**To-do item**. All lines from the top of the records below through the line holding "Pour réduire les", and only those, should be printed exactly, minus the pictures.

**** Exercise materials ****

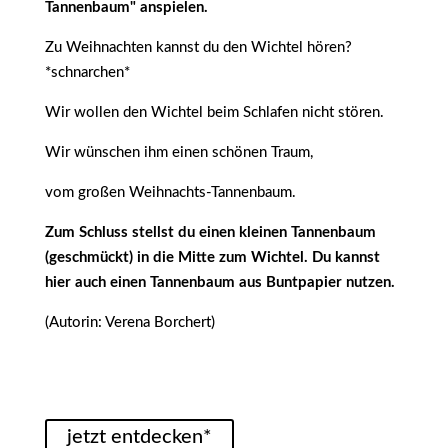
Tannenbaum" anspielen.
Zu Weihnachten kannst du den Wichtel hören?
*schnarchen*
Wir wollen den Wichtel beim Schlafen nicht stören.
Wir wünschen ihm einen schönen Traum,
vom großen Weihnachts-Tannenbaum.
Zum Schluss stellst du einen kleinen Tannenbaum
(geschmückt) in die Mitte zum Wichtel. Du kannst
hier auch einen Tannenbaum aus Buntpapier nutzen.
(Autorin: Verena Borchert)
jetzt entdecken*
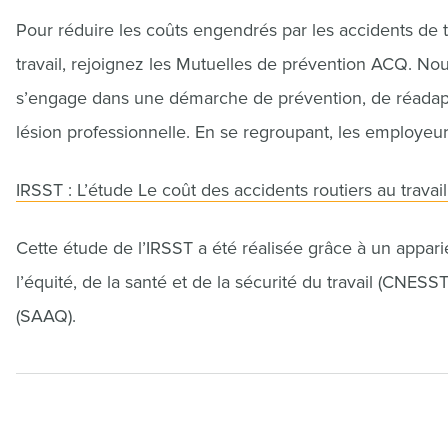
Pour réduire les coûts engendrés par les accidents de t
travail, rejoignez les Mutuelles de prévention ACQ. 
s’engage dans une démarche de prévention, de réadapta
lésion professionnelle. En se regroupant, les employe
IRSST : L’étude Le coût des accidents routiers au trav
Cette étude de l’IRSST a été réalisée grâce à un appa
l’équité, de la santé et de la sécurité du travail (CNE
(SAAQ).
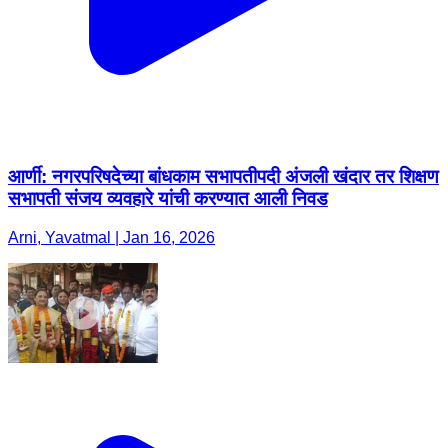
आर्णी: नगरपरिषदेच्या बांधकाम सभापतीपदी अंजली खंदार तर शिक्षण
सभापती संजय व्यवहारे यांची करण्यात आली निवड
Arni, Yavatmal | Jan 16, 2026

****

**Answer for this exercise**.
Tannenbaum" anspielen.
Zu Weihnachten kannst du den Wichtel hören?
*schnarchen*
Wir wollen den Wichtel beim Schlafen nicht stören.
Wir wünschen ihm einen schönen Traum,
vom großen Weihnachts-Tannenbaum.
Zum Schluss stellst du einen kleinen Tannenbaum
(geschmückt) in die Mitte zum Wichtel. Du kannst
hier auch einen Tannenbaum aus Buntpapier nutzen.
(Autorin: Verena Borchert)
jetzt entdecken*
Pour réduire les coûts engendrés par les accidents de t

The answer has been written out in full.